OWS loon arrested for death threat against Gov. Haley

In another example of ‘peaceful’ protest and their right to exercise their first amendment rights, an Occupy loon crossed the line with a death threat against South Carolina Governor Haley. Apparently (at least to the Occupy sorts), death threats now qualify as protected speech under our Bill of Rights:

KLTV reports:

COLUMBIA, SC (WIS) – A South Carolina man is accused of threatening the life of Gov. Nikki Haley on Facebook, but he claims he was only making a point about free speech.

When 26-year-old Nathan Shafer heard about the arrests of 19 Occupy Columbia members outside the State House last Wednesday, he did what lots of people do when they get angry — he vented about it on the Internet.

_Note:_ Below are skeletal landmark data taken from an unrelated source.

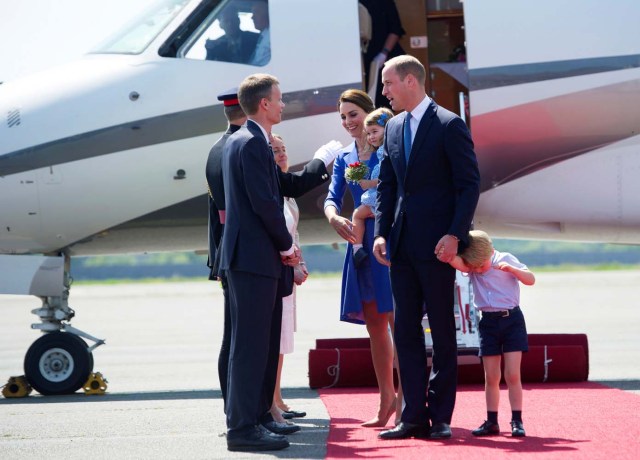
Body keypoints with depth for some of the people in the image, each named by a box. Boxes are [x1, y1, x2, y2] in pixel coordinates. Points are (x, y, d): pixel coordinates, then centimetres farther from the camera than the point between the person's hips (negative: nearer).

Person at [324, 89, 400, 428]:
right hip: (361, 243, 6)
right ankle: (387, 400, 16)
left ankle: (405, 400, -9)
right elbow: (332, 198, 5)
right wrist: (334, 218, -16)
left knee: (397, 320, -10)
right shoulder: (344, 158, 15)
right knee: (374, 325, 9)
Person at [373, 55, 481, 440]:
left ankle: (441, 417, 6)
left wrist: (454, 235, -17)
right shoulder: (394, 128, 13)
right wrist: (382, 233, 4)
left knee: (443, 332, 1)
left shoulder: (450, 125, -8)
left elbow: (470, 184, -10)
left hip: (437, 246, -7)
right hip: (402, 246, 7)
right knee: (406, 331, 6)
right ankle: (414, 416, 9)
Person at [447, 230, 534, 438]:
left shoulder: (505, 259, -4)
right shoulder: (470, 266, 1)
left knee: (512, 374, -8)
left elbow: (531, 279, -4)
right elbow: (458, 263, -22)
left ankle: (517, 421, -4)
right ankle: (492, 422, 9)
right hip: (488, 322, 3)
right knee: (491, 377, 4)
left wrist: (511, 268, -20)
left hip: (512, 320, -3)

He saw Gov. Haley’s Facebook post about the arrests and Haley’s comment that she “appreciate[s] freedom of speech,” and that’s when authorities say Shafer crossed the line.

“I hope someone murders you before I do,” Shafer said he commented on the post. “How’s that for freedom of speech?”

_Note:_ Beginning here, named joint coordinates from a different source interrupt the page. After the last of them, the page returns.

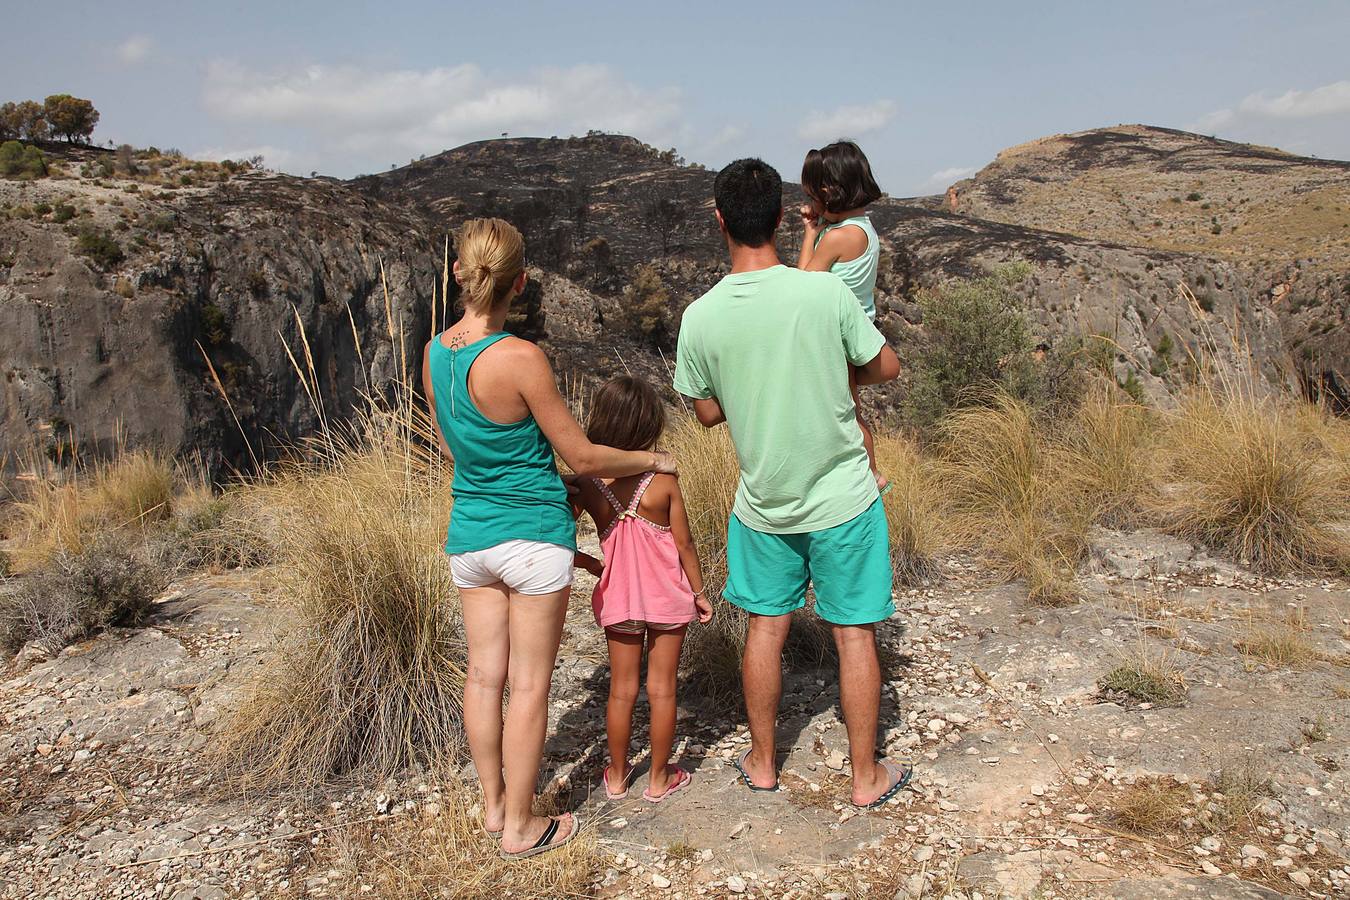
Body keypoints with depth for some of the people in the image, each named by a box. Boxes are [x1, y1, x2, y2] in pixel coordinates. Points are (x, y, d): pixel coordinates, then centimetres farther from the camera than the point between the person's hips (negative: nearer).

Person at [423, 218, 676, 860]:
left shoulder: (434, 352, -1)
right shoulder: (520, 358, -20)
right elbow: (581, 457, -13)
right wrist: (651, 459, 3)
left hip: (469, 535, 6)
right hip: (533, 534, -6)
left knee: (485, 675, 16)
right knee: (529, 685, 7)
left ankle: (494, 805, 33)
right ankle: (521, 827, 21)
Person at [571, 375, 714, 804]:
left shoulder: (587, 485, -12)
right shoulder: (663, 482, -17)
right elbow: (684, 546, -10)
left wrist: (589, 563, 9)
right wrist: (700, 592, 4)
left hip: (618, 598, 2)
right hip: (667, 598, -2)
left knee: (621, 688, 15)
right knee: (662, 688, 11)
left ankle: (617, 776, 30)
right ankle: (659, 778, 24)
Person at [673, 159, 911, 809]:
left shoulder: (701, 318, -11)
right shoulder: (826, 292, -17)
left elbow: (707, 412, 1)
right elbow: (887, 368, -4)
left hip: (763, 504, 2)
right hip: (841, 498, -2)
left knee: (765, 628, 17)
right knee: (854, 633, 10)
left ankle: (762, 762, 33)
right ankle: (867, 775, 24)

The next day, Shafer says two State Law Enforcement Division agents visited him in Charlotte to discuss the comment. Shafer says he retracted and deleted his statement, promised he wasn’t serious and apologized to the Haley family.

Still, Shafer says SLED agents called him again on Tuesday and told him he’ll be prosecuted for the alleged threat. Shafer turned himself in at noon on Wednesday at the Alvin S. Glenn Detention Center.

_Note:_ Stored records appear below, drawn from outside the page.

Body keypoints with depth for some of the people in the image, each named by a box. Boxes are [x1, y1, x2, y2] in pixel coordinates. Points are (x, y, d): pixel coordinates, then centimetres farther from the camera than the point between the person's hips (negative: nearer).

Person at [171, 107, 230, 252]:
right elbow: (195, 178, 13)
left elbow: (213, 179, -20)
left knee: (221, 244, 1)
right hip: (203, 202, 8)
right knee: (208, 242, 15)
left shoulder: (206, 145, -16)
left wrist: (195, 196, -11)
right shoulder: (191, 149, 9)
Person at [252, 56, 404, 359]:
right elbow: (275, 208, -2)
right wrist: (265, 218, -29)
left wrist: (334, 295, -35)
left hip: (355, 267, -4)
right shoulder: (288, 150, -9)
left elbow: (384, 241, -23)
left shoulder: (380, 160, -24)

“I just think the whole situation is completely ridiculous and blown out of proportion,” Shafer wrote shortly before his arrest.

Threats against public officials are naturally taken very seriously, even when a comment was supposedly made in jest. In July, however, a federal court ruled that a man who posted online statements calling for President Barack Obama’s assassination was merely exercising his free speech rights.

At issue, according to the court, is whether a “reasonable person” would view the statement in question as a genuine threat. In Shafer’s case, that remains to be seen.